The Founder
Forged in the Wild, Rooted in the City.
Milly Chau 周雯婷 is a tea master from Hong Kong. Her obsession began in 2015, during a CNY trip to her ancestral home in Yunnan, the birthplace of Puer tea. Sitting at her uncle’s tea table, she felt a profound shift: the chaos of city life evaporated with the steam. She realised that Hong Kong did not just want tea; it required it as an anchor of resilience.

After the CNY trip, she started self taught herself about tea ceremony through books and internet, hunting tea leaves in the traditional tea leave stalls in Hong Kong and to learn from the staffs, as well as going to the tea houses with only a handful of availability in town. After a few years, she wanted to dive deeper in tea and started studying with various tea masters and experienced tea enthusiasts, and establish her own way of tea. At 26, she became one of the youngest National Senior Tea Masters (國家高級茶藝師) in Hong Kong.

When the world stilled during the pandemic in 2020, Milly founded InfiniTEA (茶夕) in Kwun Tong, for people to find the peace in tea ceremony. She got the opportunity to work as a tea master for a auction grade Puerh tea collector in his private club house. Over the years, she have also hosted workshops for institutions such as the CFA Society, the Central Library, and the Jao Tsung-I Academy, bridging between ancient artisanal heritage and the fast-paced modern professional. Milly also co-founded TeaFloat (雲泥茶說) to source rare artisanal tea leaves, and the brand was invited to Eslite Bookstore in Cityplaza in Taikoo.
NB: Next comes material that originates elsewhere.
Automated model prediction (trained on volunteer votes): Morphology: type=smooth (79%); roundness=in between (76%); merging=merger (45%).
2025 marks a profound milestone: a decade dedicated to the alchemy of the leaf. To honour this anniversary, Milly surrendered 260 days to the untamed heights of Yunnan. This was a true apprenticeship in the wild. She immersed herself in the exhaustive rhythm of the craft, mastering every essential movement: the precise spring pluck, the wood firing the leave, the roll, and the sun-curing. She witnessed firsthand that great tea is not merely grown; it is forged. Through every blister and every long night at the frying pan, she learned that skipping a single second compromises the final resonance.
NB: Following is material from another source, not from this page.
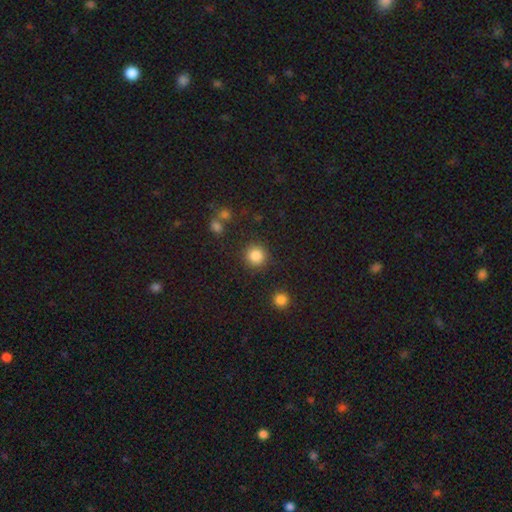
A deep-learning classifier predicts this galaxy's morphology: Smooth or featured? Predicted: smooth (p=0.85). How rounded? Predicted: round (p=0.94). Merging? Predicted: none (p=0.88).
By walking through groves of trees that have stood for millennia, she decoded the secret language of terroir, how ancient soil and persistent mountain mist nurture a resilience that lasts thousands of years. She embraced the patience of the spring harvest, accepting that quality is a slave to time and that the finest things must never be rushed.

“I want to show the world that tea is not old-fashioned; it is the modern fuel for clarity and focus.”